DATASET RECORDS Start Marker

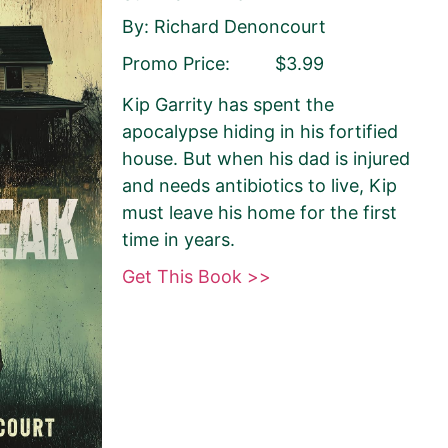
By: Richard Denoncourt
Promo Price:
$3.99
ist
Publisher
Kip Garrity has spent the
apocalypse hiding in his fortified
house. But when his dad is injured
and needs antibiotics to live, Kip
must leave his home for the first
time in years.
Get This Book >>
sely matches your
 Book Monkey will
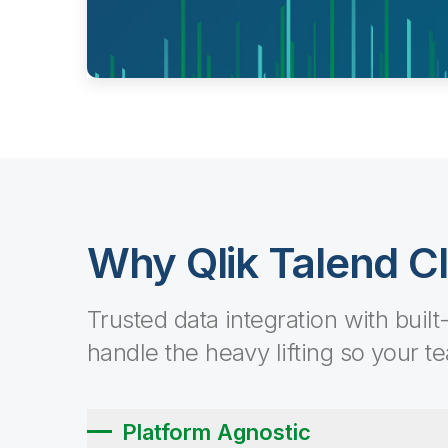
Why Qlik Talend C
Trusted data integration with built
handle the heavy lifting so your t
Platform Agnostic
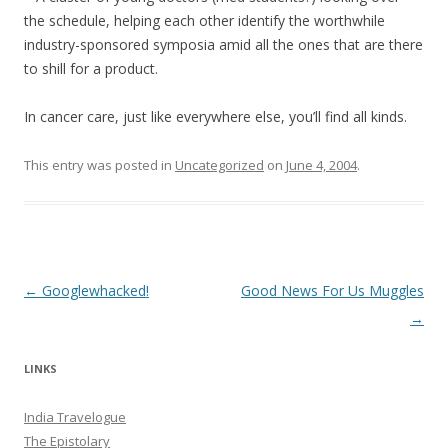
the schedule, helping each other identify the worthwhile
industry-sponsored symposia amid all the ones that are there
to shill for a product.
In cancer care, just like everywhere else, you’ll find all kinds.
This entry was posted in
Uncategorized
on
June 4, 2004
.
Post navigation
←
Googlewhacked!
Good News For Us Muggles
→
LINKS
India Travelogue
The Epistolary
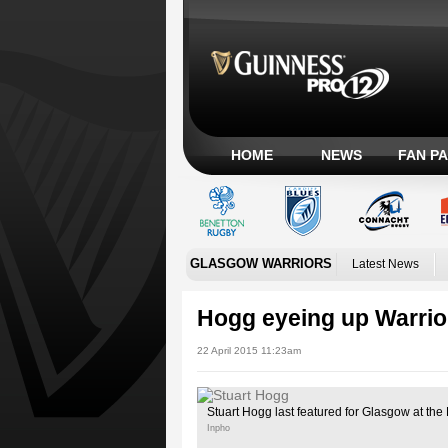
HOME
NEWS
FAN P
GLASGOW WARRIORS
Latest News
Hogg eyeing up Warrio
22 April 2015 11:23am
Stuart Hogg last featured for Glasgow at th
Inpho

DATASET RECORDS End Marker
DATASET RECORDS Start Marker

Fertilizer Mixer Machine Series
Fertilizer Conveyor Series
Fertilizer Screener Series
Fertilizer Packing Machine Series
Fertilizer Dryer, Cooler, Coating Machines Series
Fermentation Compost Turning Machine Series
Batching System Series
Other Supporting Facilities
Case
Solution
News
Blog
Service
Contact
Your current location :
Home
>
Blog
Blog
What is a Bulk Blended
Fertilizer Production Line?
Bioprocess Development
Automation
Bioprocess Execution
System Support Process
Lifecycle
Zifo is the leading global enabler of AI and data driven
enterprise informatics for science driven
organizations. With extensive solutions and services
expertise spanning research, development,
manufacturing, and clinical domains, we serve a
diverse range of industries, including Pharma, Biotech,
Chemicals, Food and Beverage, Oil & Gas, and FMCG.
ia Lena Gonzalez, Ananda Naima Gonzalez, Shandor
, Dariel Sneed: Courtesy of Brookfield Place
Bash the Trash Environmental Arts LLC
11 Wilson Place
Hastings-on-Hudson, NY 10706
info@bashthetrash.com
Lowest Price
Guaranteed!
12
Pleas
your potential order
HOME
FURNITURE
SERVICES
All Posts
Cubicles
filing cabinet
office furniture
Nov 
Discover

DATASET RECORDS End Marker

# REQUIRED WORK
The answer must consist of every line from the listing above that includes the word "Bioprocess".

# RESPONSE BOX
Bioprocess Development
Bioprocess Execution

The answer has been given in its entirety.